Modification records:
___
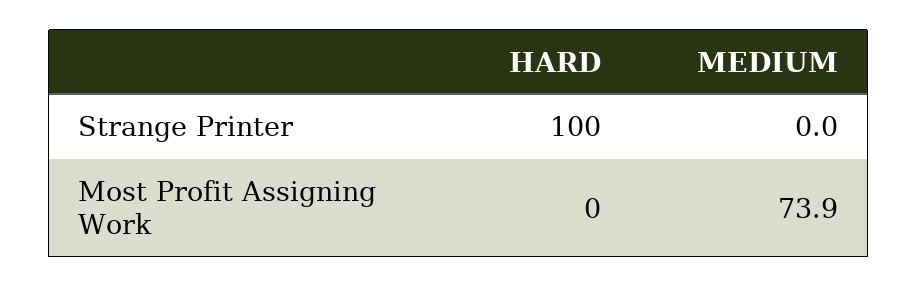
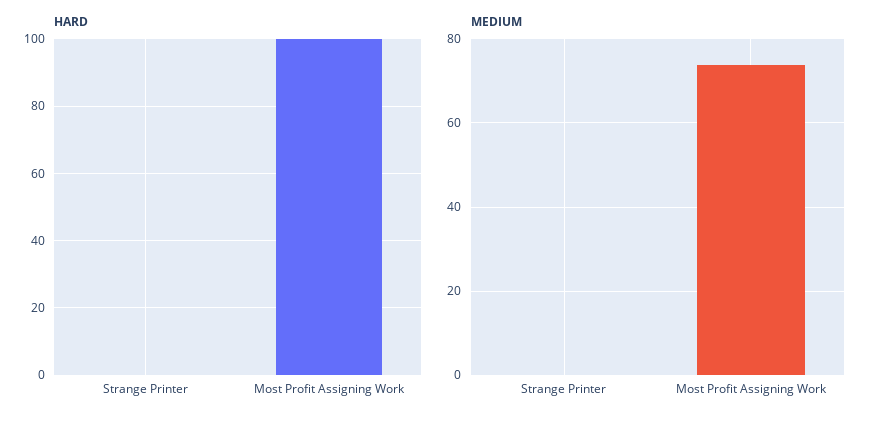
  {
    "HARD": {
-     "Strange Printer": 100,
+     "Strange Printer": 0,
-     "Most Profit Assigning Work": 0
+     "Most Profit Assigning Work": 100
    },
    "MEDIUM": {
      "Strange Printer": 0,
      "Most Profit Assigning Work": 73.9
    }
  }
___
Please copy the data above character for character, skipping any pictures.

  {
    "HARD": {
-     "Strange Printer": 100,
+     "Strange Printer": 0,
-     "Most Profit Assigning Work": 0
+     "Most Profit Assigning Work": 100
    },
    "MEDIUM": {
      "Strange Printer": 0,
      "Most Profit Assigning Work": 73.9
    }
  }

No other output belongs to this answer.